A tidbit for our local friends in Indiana – William Henry Harrison, our 9th president (and maybe not a great president, to be honest) ran his campaign with a claim that he was a man of “log cabins and hard cider”, meaning he was one of the people, not a fancy aristocrat. Think of how presidents these days may talk about how they drink Bud Light or have Coke with dinner to endear themselves to Middle America, and that’s what Harrison was trying to do. How times have changed!
By 1850 over 1,000 cultivated varieties could be found in the US. (Let’s see if we can list them…Granny Smith, Honeycrisp, Gala, Fuji…ummm, maybe not). And unlike today, very few of these apples were edible without being processed first. They were tart, bitter, and sharp, not sweet and juicy like today’s eating apples.

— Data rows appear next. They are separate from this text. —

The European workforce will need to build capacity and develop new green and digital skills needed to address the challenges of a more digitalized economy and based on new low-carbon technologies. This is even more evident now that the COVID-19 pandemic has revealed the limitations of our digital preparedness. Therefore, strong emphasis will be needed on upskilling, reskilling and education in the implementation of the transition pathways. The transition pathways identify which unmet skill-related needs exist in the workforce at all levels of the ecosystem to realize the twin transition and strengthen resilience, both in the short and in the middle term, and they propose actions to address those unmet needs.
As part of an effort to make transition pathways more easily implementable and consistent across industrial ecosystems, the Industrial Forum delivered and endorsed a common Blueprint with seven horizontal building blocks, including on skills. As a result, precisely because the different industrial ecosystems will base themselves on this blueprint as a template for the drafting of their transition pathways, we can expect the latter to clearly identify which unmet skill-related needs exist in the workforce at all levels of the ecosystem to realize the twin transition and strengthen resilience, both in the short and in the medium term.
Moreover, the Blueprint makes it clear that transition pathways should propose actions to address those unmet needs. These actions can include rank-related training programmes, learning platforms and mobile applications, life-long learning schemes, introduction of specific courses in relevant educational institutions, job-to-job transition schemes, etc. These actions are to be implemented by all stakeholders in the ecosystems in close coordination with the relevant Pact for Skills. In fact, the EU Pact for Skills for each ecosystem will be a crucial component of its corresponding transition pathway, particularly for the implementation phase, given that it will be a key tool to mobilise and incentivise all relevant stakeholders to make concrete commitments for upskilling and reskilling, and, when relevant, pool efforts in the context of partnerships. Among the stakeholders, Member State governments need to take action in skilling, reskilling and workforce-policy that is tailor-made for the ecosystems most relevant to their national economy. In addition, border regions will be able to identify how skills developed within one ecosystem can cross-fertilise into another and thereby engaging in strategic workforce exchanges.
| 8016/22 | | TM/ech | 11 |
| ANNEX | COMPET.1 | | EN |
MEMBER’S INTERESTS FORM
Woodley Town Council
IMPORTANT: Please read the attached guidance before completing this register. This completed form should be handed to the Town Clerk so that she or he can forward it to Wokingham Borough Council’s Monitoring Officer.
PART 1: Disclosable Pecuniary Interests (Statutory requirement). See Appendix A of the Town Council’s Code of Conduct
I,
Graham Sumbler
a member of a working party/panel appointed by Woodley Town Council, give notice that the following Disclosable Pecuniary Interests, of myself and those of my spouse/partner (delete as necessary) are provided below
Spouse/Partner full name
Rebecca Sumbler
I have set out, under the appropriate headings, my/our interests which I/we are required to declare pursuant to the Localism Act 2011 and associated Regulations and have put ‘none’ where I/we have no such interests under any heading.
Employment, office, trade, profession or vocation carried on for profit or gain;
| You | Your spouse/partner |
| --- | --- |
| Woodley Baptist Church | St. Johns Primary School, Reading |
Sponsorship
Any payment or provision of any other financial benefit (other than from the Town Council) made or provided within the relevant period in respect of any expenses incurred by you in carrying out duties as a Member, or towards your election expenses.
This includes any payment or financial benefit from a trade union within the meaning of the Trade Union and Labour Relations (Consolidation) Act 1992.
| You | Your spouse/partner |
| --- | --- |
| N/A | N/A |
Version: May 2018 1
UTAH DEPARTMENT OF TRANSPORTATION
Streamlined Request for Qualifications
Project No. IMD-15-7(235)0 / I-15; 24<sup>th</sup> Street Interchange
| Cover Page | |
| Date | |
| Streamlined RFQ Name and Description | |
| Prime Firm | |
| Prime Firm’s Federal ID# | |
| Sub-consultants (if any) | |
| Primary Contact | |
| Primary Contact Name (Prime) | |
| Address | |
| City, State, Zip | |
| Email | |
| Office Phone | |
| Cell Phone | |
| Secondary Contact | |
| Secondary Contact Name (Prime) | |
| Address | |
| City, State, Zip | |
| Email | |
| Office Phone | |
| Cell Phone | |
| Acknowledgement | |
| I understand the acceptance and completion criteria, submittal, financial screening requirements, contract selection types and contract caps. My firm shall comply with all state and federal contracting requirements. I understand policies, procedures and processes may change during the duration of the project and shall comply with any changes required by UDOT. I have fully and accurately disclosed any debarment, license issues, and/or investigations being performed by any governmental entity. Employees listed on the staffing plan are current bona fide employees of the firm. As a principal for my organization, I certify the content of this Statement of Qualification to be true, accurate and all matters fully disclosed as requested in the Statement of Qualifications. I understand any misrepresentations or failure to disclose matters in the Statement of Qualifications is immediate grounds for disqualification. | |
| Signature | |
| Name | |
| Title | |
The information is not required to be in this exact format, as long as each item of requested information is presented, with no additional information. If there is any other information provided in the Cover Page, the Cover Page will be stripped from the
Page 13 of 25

When Prohibition hit in 1920 and didn’t seem to be going anywhere, people cut down huge swaths of orchards because they were pretty much useless to farmers compared to the other crops they could grow since they weren’t edible for the most part. By the time Prohibition was lifted more than ten years later, it was much easier to plant wheat and barley for beer, which can yield a crop the next year, instead of replanting apple trees, which take about five years to reach maturity.
Of course, apple trees did get planted again, but the majority were ‘eating apples’, not cider apples. To this day, as cider grows in popularity, there aren’t enough traditional cider apples to keep up with demand. Many orchardists are beginning to plant heirloom varieties again, and many cider makers are using eating apples for their hard cider, which still produces quite a tasty – if not completely traditional – version of America’s first beverage.